### Exercise description
Lines below starting with the line with "Medicine and Society" and going on through the line with "Original Articles" must be output exactly; the rest of the records must be left out.

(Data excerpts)
☆ ☆ ☆ ☆ ☆ ☆ ☆
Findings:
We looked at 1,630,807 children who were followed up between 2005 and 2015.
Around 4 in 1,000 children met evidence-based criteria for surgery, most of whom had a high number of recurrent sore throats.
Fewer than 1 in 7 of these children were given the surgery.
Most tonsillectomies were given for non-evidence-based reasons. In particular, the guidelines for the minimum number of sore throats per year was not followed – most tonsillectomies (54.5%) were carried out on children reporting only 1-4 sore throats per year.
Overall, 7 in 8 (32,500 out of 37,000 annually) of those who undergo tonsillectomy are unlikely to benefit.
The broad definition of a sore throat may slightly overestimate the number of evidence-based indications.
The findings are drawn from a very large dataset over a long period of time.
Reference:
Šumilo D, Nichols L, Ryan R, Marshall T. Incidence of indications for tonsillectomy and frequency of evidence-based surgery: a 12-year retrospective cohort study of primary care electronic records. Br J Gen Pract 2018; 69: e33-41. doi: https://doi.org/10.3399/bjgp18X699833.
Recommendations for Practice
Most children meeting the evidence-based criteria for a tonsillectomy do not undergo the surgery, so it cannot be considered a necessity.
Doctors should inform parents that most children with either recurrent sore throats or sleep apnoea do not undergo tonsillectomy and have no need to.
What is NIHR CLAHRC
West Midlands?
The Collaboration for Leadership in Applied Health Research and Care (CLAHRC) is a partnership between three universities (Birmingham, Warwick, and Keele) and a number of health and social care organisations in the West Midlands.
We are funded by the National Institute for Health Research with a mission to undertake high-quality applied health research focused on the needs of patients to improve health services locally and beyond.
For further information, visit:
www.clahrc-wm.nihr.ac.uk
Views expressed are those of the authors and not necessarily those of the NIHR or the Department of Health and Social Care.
☆ ☆ ☆ ☆ ☆ ☆ ☆
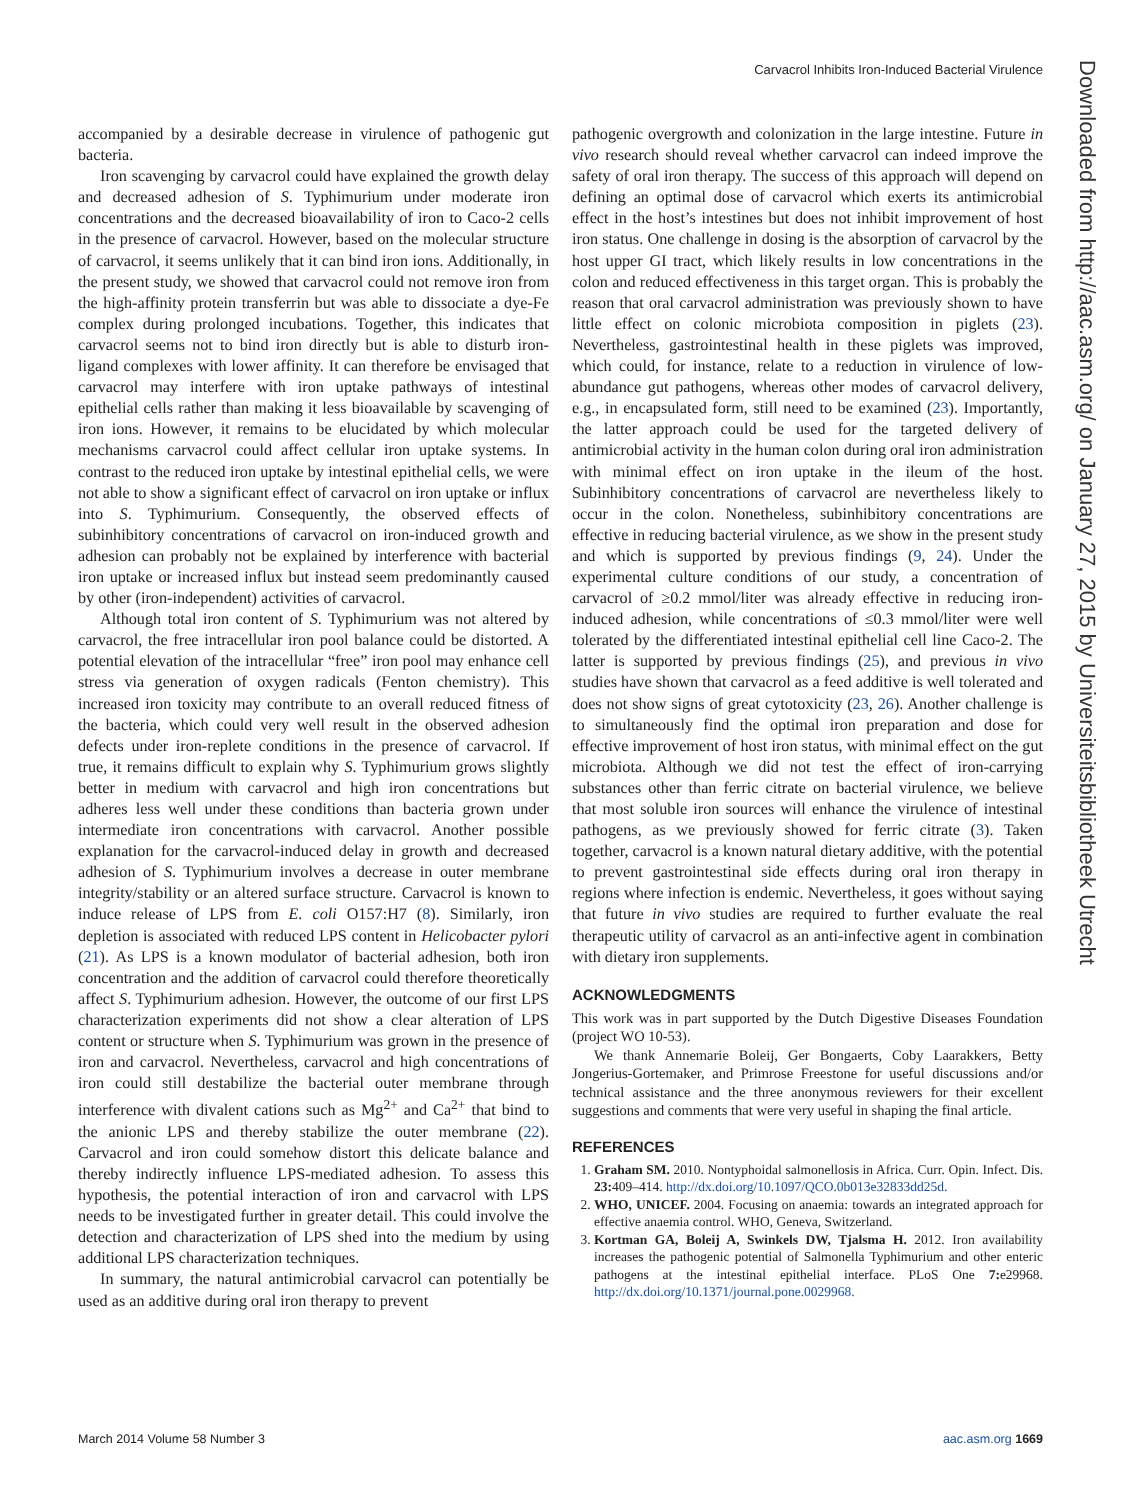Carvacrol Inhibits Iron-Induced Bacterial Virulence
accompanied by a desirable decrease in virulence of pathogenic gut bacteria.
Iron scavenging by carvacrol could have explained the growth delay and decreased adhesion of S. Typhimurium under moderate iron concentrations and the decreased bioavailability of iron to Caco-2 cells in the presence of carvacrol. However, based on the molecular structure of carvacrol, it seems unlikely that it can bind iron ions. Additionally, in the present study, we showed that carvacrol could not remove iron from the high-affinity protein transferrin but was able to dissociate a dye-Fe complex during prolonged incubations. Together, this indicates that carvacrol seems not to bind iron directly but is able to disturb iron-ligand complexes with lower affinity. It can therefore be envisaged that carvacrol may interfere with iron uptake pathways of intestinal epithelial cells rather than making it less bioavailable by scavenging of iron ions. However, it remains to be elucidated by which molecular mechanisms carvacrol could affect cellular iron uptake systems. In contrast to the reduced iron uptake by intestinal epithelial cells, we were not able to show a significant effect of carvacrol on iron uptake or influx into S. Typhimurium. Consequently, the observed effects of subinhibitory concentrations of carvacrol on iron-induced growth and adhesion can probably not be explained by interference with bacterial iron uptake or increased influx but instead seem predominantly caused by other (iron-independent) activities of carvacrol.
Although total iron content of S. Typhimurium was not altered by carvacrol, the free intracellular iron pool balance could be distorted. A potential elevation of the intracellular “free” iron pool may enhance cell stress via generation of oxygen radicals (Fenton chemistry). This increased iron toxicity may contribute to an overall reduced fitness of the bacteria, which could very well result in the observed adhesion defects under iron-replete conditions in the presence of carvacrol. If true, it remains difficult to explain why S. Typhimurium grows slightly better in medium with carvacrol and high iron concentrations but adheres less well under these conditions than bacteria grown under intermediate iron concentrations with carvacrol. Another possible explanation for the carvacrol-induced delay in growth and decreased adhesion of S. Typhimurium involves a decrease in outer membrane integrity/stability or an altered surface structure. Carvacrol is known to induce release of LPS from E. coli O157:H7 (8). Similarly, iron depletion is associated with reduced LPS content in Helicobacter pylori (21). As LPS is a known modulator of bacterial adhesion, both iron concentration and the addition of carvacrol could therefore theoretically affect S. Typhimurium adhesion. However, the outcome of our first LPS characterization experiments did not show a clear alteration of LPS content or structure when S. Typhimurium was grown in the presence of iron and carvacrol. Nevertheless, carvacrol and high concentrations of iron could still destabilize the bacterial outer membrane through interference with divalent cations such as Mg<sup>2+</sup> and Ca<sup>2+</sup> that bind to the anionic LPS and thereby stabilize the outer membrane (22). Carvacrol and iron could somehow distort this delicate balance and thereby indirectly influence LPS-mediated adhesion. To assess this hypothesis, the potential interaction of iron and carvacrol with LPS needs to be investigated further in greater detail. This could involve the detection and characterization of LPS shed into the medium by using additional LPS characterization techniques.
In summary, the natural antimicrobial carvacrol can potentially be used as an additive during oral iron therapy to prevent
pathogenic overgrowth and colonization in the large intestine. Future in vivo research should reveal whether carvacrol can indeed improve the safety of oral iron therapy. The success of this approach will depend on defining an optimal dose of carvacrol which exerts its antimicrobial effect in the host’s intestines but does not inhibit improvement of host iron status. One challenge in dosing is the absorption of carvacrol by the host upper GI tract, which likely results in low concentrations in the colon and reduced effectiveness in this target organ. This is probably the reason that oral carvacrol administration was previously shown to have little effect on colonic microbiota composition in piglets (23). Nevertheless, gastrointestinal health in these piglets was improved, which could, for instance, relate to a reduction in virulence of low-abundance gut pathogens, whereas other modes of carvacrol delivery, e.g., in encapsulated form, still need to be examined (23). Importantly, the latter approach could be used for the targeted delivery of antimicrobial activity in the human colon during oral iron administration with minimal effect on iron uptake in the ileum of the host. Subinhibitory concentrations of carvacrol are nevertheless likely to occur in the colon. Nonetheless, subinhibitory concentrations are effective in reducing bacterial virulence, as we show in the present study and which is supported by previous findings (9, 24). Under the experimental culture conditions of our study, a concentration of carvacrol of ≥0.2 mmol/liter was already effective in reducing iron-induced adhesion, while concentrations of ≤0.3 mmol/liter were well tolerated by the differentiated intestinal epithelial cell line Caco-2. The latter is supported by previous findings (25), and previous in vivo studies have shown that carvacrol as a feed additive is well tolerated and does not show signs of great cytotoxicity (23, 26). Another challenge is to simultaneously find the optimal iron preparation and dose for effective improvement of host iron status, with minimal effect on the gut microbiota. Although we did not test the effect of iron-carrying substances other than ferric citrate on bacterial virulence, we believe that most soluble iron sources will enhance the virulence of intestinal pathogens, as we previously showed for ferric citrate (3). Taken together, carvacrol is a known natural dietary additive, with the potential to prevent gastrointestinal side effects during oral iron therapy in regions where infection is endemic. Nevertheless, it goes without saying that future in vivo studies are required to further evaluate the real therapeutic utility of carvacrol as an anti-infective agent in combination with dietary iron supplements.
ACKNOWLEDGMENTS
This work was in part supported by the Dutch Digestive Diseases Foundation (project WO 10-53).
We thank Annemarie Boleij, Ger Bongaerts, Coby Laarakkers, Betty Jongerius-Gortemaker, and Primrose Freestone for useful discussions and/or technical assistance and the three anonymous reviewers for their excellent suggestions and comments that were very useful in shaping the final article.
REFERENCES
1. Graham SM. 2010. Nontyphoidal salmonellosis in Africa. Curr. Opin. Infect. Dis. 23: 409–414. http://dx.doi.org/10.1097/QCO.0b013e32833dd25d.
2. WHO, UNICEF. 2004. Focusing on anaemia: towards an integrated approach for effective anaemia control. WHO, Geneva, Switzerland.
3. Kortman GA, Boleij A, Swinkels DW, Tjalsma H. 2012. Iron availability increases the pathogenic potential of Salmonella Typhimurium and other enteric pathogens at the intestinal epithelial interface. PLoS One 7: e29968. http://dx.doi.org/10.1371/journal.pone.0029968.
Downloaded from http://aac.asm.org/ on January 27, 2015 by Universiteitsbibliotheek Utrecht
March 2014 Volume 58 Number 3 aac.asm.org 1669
☆ ☆ ☆ ☆ ☆ ☆ ☆
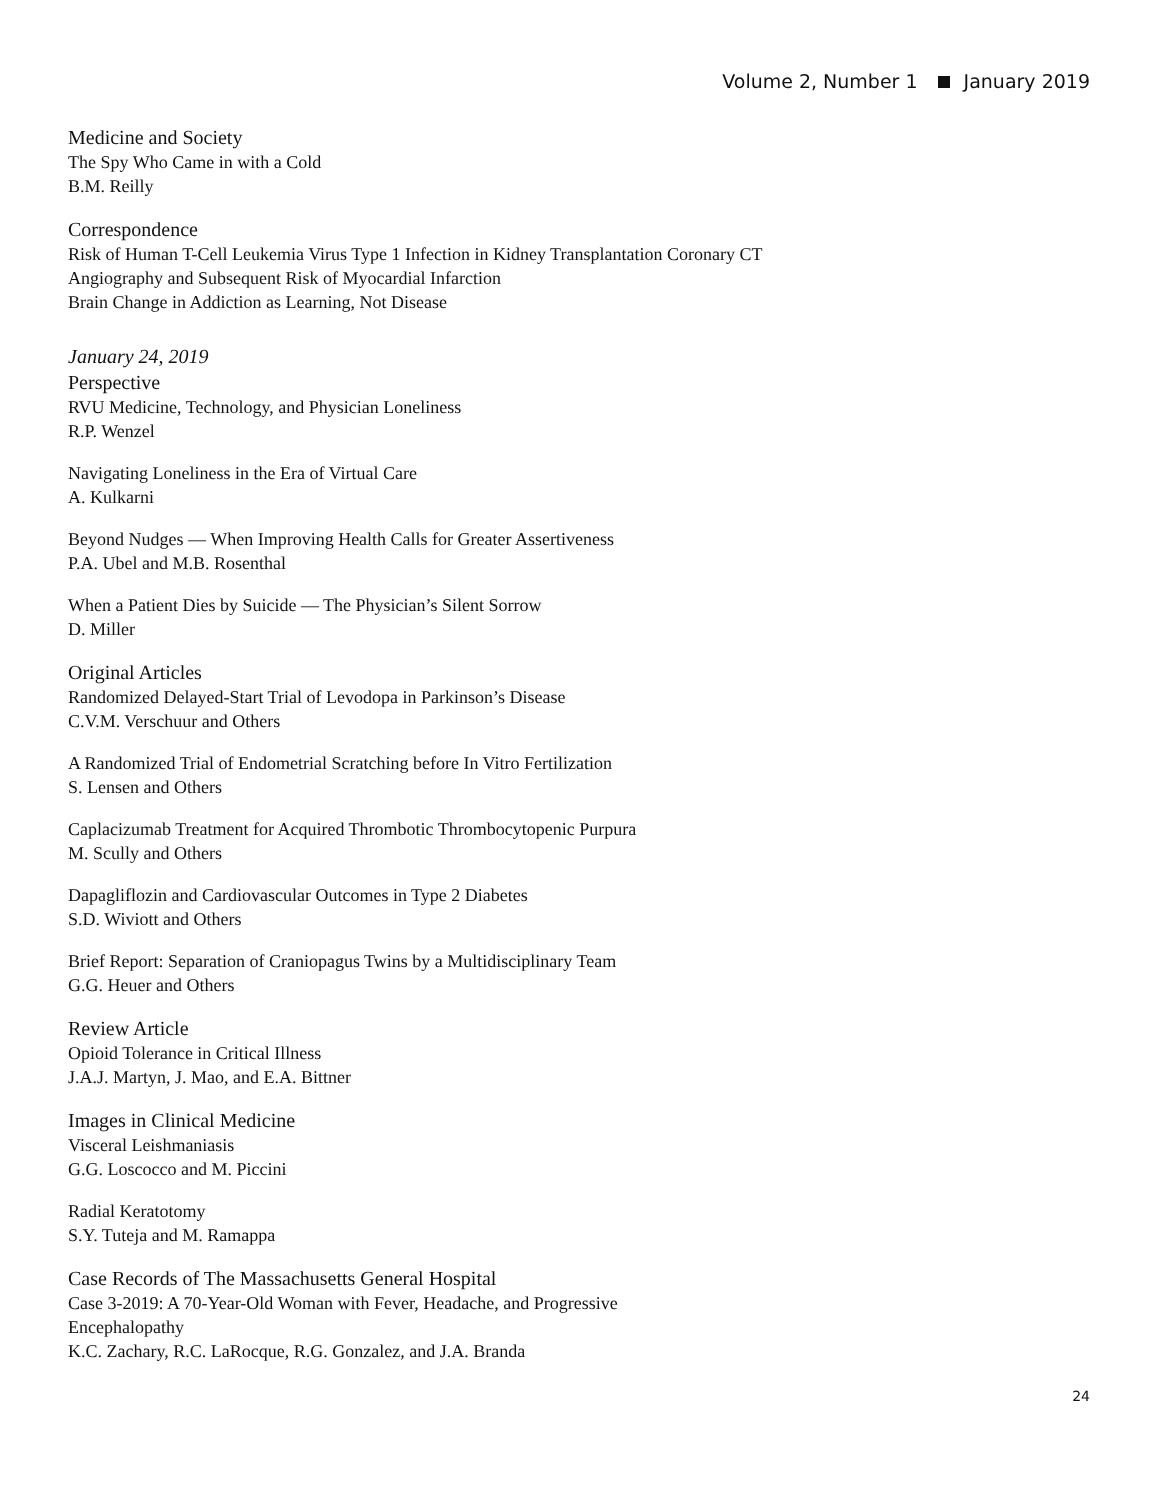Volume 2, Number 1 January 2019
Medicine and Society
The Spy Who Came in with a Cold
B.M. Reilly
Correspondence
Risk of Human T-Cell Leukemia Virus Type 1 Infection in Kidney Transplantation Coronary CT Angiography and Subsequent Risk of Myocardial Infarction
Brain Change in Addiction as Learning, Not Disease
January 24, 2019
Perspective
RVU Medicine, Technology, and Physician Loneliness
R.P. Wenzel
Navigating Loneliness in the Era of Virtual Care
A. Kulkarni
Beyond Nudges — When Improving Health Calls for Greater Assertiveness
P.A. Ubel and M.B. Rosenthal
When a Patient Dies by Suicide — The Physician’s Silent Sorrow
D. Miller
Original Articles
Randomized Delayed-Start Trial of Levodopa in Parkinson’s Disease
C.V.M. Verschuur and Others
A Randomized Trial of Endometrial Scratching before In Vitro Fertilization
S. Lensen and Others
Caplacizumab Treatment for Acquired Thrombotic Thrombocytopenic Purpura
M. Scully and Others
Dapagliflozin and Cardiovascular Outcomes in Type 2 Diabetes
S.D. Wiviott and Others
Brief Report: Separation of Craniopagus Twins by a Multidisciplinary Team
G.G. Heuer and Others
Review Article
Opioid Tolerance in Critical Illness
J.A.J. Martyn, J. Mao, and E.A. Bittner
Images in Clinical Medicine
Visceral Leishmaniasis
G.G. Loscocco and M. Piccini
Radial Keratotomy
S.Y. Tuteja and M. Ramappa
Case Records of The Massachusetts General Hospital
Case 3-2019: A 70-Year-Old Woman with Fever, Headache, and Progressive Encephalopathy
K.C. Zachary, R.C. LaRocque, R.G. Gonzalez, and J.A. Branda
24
☆ ☆ ☆ ☆ ☆ ☆ ☆
### Answer to the problem
Medicine and Society
The Spy Who Came in with a Cold
B.M. Reilly
Correspondence
Risk of Human T-Cell Leukemia Virus Type 1 Infection in Kidney Transplantation Coronary CT Angiography and Subsequent Risk of Myocardial Infarction
Brain Change in Addiction as Learning, Not Disease
January 24, 2019
Perspective
RVU Medicine, Technology, and Physician Loneliness
R.P. Wenzel
Navigating Loneliness in the Era of Virtual Care
A. Kulkarni
Beyond Nudges — When Improving Health Calls for Greater Assertiveness
P.A. Ubel and M.B. Rosenthal
When a Patient Dies by Suicide — The Physician’s Silent Sorrow
D. Miller
Original Articles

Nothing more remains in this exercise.